Okay- seriously, in the old days we would pull a sticker off of an item, place the sticker on an individual patient's card, and turn the card in for billing purposes after discharge.

Prior to nursing I worked in Materials Management. The nurse would place the sticker on a card and we would enter the charges daily. We then went to the "scan the barcode" system which worked beautifully as long as the supplies were scanned.

At my current hospital we have a "scan the barcode" system but not a single one of the computers work. So, it's a lost cause.

And in my current position I enter procedures and supplies in to our system. I have documentation to back up my charges. This is handy if I use more supplies than what would be expected.

I don't see this as an ethical issue.

Specializes in Palliative, Onc, Med-Surg, Home Hospice.
It's more of an annoyance than an ethical concern. And chances are it's either not going to get done, or not going to get done properly. Our supplies are locked in a machine and have to be pulled under a patient's name to be accessed, at all. That's effective. Another hospital I worked at had a computer on the wall of the supply room. We were supposed to look up the unit, the patient, the supplies, and then input the information. I guarantee you very few people got charged for very few things.

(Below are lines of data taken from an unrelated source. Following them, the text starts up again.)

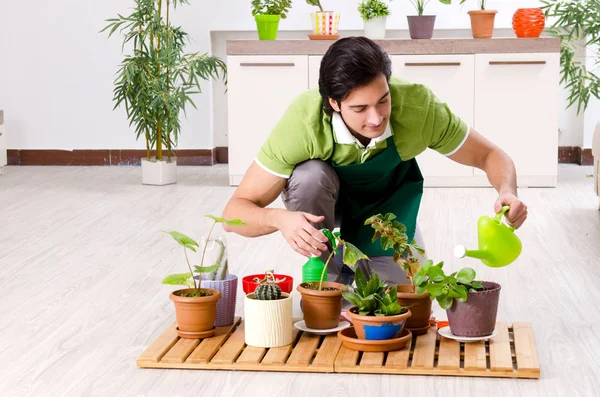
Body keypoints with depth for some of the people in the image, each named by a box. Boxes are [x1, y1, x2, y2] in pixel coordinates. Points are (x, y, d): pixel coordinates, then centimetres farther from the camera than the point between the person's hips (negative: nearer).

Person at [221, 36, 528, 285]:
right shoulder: (304, 122, -39)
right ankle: (324, 279, -11)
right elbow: (234, 212, -34)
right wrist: (280, 219, -56)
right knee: (311, 174, -35)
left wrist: (507, 193, -41)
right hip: (326, 207, -1)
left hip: (388, 206, 2)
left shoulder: (419, 105, -34)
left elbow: (490, 156, -19)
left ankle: (361, 269, 22)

We would pull up our patients name, then scan the bar code on the items we needed for the patient. Half the time we would either forget or be too rushed to actually do that. The pyxis was much more accurate!

Specializes in Critical Care.

Some hospitals still choose to track supplies this way, although in my experience most don't since they've realized this actually does take some measureable amount of time. No payers reimburse based on floor stock items anymore even for outpatients, so it doesn't affect reimbursement.